According to a story from TechCrunch, the “Pull to Refresh” feature seen in some apps, like Twitter and Facebook, isn’t making its way into Apple’s first-party core apps because Apple doesn’t own it, Twitter does. Or at least, Twitter might, if it’s granted a patent filed back in 2010 called “User Interface Mechanics,” which claims to own the technology of issuing a command by pulling down on a menu on a touchscreen device.
In fact it was Loren Brichter, the app developer who created Twitter client Tweetie, who filed the patent. Since then, Tweetie was acquired by Twitter itself, along with the patent application as well. The actual patent hasn’t been granted yet, because the U.S. Patent and Trademark Office has a lot to get through and can move rather slowly, and in the meantime, other apps have been making use of Pull to Refresh – among them, third-party Twitter clients such as Tweetbot.
As the TechCrunch story points out, that may well be the end of it. Brichter has said he wouldn’t enforce the patent, and while he doesn’t speak for the larger company that is Twitter, at least right now, Twitter has nothing to gain from smacking third-party developers with the Pull to Refresh patent. Tech companies patent things all the time that they might not ever use and very well may never enforce; as the story mentions, many patents are held defensively just in case.
But that doesn’t mean it’ll never be in Twitter’s interest to use the patent to make grief for someone. If you need a precedent for that scenario, just take a look at the various throw-downs happening between Apple and other smartphone companies, such as Samsung and Motorola, in which the companies are pulling out lots of patents to use against each other. Some of those patents are even being invalidated and could potentially have some far-reaching effects. If the same happened with Twitter over Pull to Refresh, just by way of example, it could be tough to see how many other apps would be affected and what the overall fallout might be.

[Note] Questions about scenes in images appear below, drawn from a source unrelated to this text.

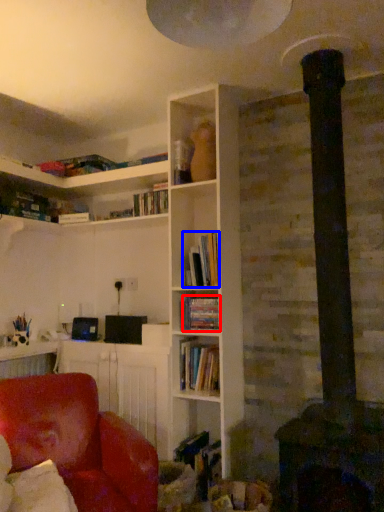
Question: Which object appears farthest to the camera in this image, book (highlighted by a red box) or book (highlighted by a blue box)?

Choices:
 (A) book
 (B) book

Answer: (A)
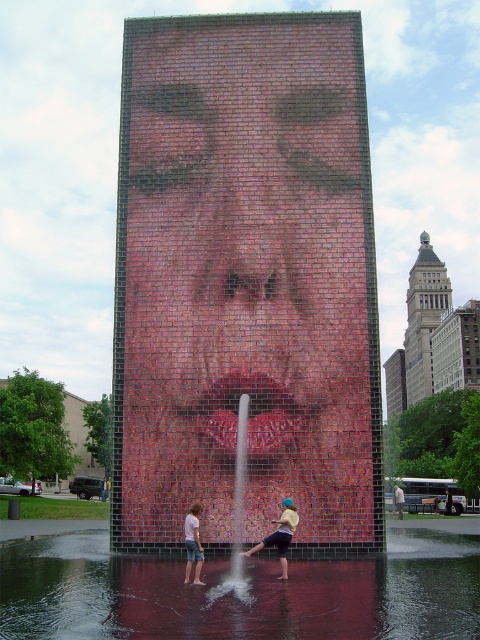
Measure the distance between point (142,586) and camera.

17.81 meters

Which is behind, point (460, 600) or point (291, 522)?

Positioned behind is point (291, 522).

Which is behind, point (252, 600) or point (283, 529)?

The point (283, 529) is behind.

In order to click on clear water at center in this screenshot , I will do `click(240, 593)`.

How much distance is there between clear water at center and denim shorts at lower center?

They are 4.01 meters apart.

Is point (475, 600) positioned before point (193, 550)?

Yes, point (475, 600) is in front of point (193, 550).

So it seems the reason that Apple hasn’t thrown out Pull to Refresh for its apps is that it’s avoiding a potential vulnerability. That might not be the case forever, though: for one thing, Apple and Twitter have a pretty cozy relationship right now, with Twitter baked pretty deeply into the entire iOS 5 experience. And as TechCrunch notes, Apple uses Pull to Refresh in its internal apps – so maybe it’s only a matter of time until Apple’s public apps include the feature as well.